The lawsuit, filed by the North Dakota Human Rights Coalition, the Immigrant Development Center and the center’s executive director, says Patriot Front also posted “anti-immigrant propaganda” days after a man of Syrian descent fatally shot a Fargo police officer and wounded two others in July. The suit seeks a jury trial and damages of an amount to be determined at trial, as well as attorneys’ fees and other relief.

No attorney is listed on the case docket for Patriot Front or the other defendants. Attorney Jason Lee Van Dyke, who has represented members of Patriot Front in other cases, did not respond to a message left with his office. Attorney Robert Sargent, who recently represented group members at a criminal trial in Idaho, said he knew nothing of the lawsuits against Patriot Front.

Patriot Front “is probably one of the most active white nationalist hate groups in the U.S.,” said Rachel Carroll Rivas of the Southern Poverty Law Center, which monitors such groups but did not participate in the lawsuit.

The group emphasizes “public actions” such as posting racist flyers, holding demonstrations and engaging in public displays “meant to make people fearful,” said Carroll Rivas, deputy director for research and analysis with the center’s Intelligence Project.

The lawsuit filed Friday alleges that Patriot Front members vandalized businesses and public property in the summer and fall of 2022. It specifically cites Patriot Front logos and designs spray-painted on the International Market Plaza, an indoor market area for immigrant business owners, and defaced murals, including one depicting Black women wearing hijabs.
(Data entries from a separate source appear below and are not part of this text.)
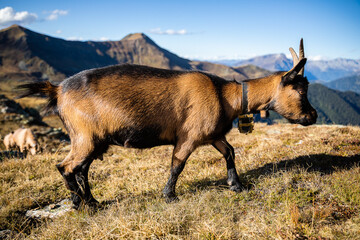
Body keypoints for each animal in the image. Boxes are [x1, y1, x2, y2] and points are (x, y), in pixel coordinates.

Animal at [17, 39, 316, 208]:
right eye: (300, 90)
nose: (312, 116)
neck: (224, 95)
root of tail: (57, 90)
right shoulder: (189, 136)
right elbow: (177, 164)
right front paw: (169, 195)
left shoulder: (213, 134)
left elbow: (229, 152)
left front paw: (236, 185)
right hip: (84, 137)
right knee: (66, 167)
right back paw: (81, 204)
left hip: (95, 141)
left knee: (82, 170)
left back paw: (94, 202)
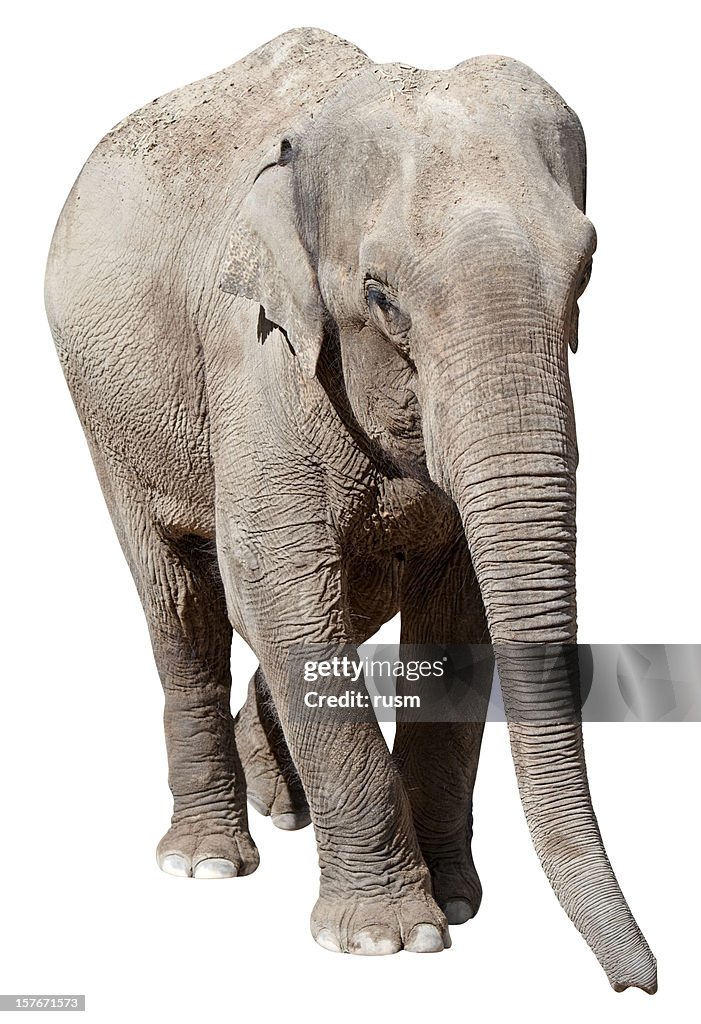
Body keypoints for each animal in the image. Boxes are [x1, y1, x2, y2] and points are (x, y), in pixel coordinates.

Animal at [45, 28, 654, 991]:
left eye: (586, 270)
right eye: (379, 296)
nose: (638, 983)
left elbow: (457, 615)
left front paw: (453, 904)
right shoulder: (255, 356)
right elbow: (278, 584)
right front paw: (388, 940)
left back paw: (280, 801)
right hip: (106, 415)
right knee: (183, 603)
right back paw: (206, 860)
As a result of the vandalism, the complaint says, shopkeepers have lost customers, reduced their hours and fear for their safety.

Patriot Front’s actions “were intended to cause fear and deprive others — especially immigrants of color — of their rights, and, unfortunately, Patriot Front achieved that result,” the complaint states.

Vandalism also occurred near a Liberian-owned restaurant, in a pedestrian tunnel, and at a coffee shop and arts collective owned by LGBTQ people and people of color, according to the complaint.

Recent vandalism took place after the July 14 fatal shooting in Fargo carried out by 37-year-old Mohamad Barakat, a Syrian national who came to the U.S. in 2012 on an asylum request and became a U.S. citizen in 2019. North Dakota Attorney General Drew Wrigley said last month that Barakat’s motive remains unknown, but he appeared to be targeting police officers in what authorities have said was likely part of a larger, planned attack.

Other lawsuits in recent years have cited the Ku Klux Klan Act, including cases brought against former President Donald Trump and others in connection with the siege of the U.S. Capitol on Jan. 6, 2021.

A Black teacher and musician cited the law last month in his federal lawsuit alleging that Patriot Front members surrounded and assaulted him in a coordinated and racially motived attack last year in Boston.

The Reconstruction-era law seeks to protect the civil rights of marginalized groups of people. The statute has been cited in employment-law cases and in contract-dispute cases between corporations, and also in lawsuits alleging violence and terroristic fear since the 2017 “Unite the Right” rally in Charlottesville, Virginia, said Ayesha Bell Hardaway, professor of law at Case Western Reserve University’s School of Law and director of the school’s Social Justice Law Center.

“It’s important, I think, for us to be mindful of the fact that violence ... and terrorism related to white supremacy isn’t a relic of the past,” she told The Associated Press.